The head of the Transportation Security Administration
(TSA) outlined today the young agency’s accomplishments and the projects it will carry Saturday from the Department of Transportation to the Department of Homeland Security
“We will always be grateful for the tremendous leadership and support shown by Secretary Norman Y. Mineta and many others at Transportation,” said Under Secretary of Transportation for Security Adm. James M. Loy
. “Thanks to Secretary Mineta’s vision, the flying public is safer and their confidence in air travel is being restored.”
Loy said TSA’s success has helped rebuild air travelers’ confidence in aviation security. One million more travelers flew this January than in January of 2002, he noted.
TSA, the brainchild of Secretary Mineta and Deputy Transportation Secretary Michael P. Jackson, was officially created Nov. 19, 2001 when President Bush signed the Aviation and Transportation Security Act in response to the terrorist attacks of 9-11.

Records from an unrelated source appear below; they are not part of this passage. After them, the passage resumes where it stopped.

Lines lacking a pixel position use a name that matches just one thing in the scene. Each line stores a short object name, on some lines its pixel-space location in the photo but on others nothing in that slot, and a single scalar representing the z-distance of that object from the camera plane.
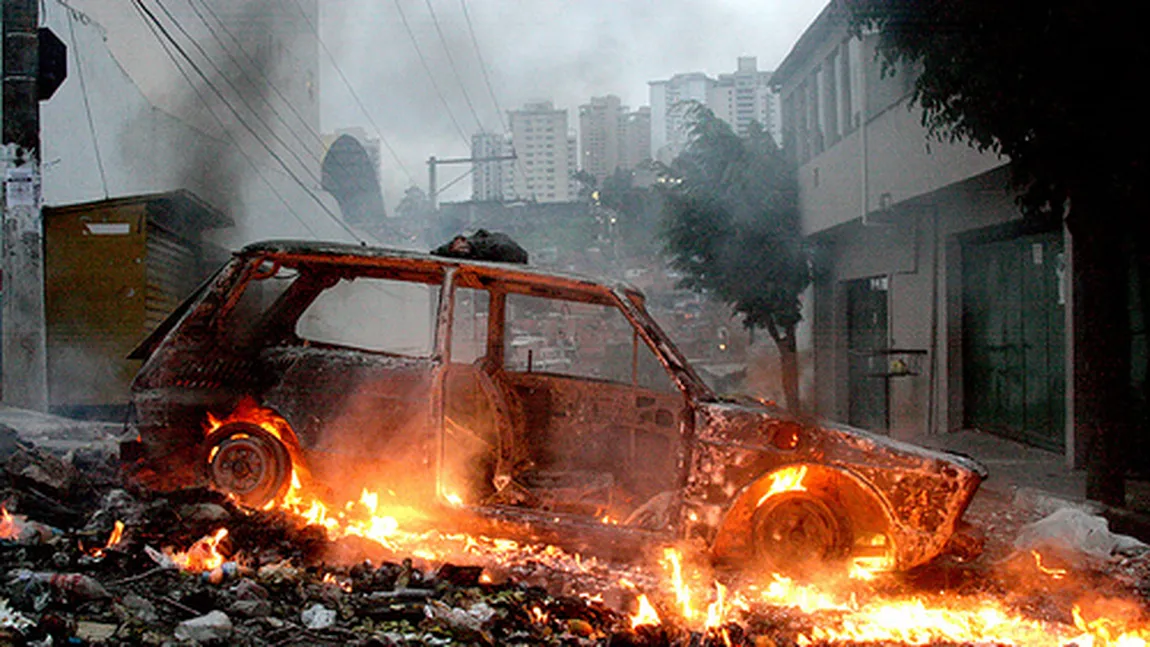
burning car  4.21
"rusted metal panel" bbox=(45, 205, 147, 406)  10.09
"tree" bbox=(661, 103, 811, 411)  14.59
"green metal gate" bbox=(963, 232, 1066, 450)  9.16
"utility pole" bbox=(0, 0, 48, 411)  7.88
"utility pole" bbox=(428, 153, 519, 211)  32.47
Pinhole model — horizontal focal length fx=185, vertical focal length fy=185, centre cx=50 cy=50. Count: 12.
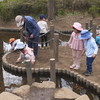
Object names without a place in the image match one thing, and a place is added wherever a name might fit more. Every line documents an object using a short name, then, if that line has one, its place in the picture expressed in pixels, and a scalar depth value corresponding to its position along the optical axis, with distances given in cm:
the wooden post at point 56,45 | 523
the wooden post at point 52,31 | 654
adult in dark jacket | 531
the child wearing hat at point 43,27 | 647
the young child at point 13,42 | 598
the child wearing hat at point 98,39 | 691
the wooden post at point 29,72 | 404
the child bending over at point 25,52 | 511
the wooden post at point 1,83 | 464
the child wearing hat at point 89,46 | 432
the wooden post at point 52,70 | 404
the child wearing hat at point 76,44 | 463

Loy said the TSA met 36 mandates set down by Congress – including screening all passengers by the TSA’s first anniversary and all baggage by Dec. 31, 2003 – while developing a fully functioning agency of about 64,000 employees.
The TSA hired 158 federal security directors who are responsible for the nation’s 429 commercial airports; deployed thousands of federal air marshals; done background checks on about 1 million workers who have access to secure areas of airports; and reduced wait times and other “hassles” for air travelers, fulfilling Secretary Norma Y. Mineta’s vision of delivering world-class customer service as well as world-class security.
The TSA is one of 22 federal agencies being transferred to Homeland Security, the new Cabinet-level department led by Secretary Tom Ridge.
In June, TSA awarded $92 million in port security grants. New grant programs include another $105 million for ports, $15 million in over-the-road bus security grants, and $28 million for Operation Safe Commerce – a collaboration with the Customs Service to testing technologies for container seals and long-distance vessel tracking. Other programs the TSA will continue to develop include giving pilots firearms training to protect the cockpit, enhancing the computerized system for screening passengers, and working with Congress on the Transportation Worker Identification Credential.
At the Department of Homeland Security, the TSA will join ranks with agencies like the Border Patrol, Customs Service and Coast Guard. “Thanks to the support of our colleagues in DOT, the TSA is ready to join our new partners in fighting – and winning – the war on terror,” Loy said.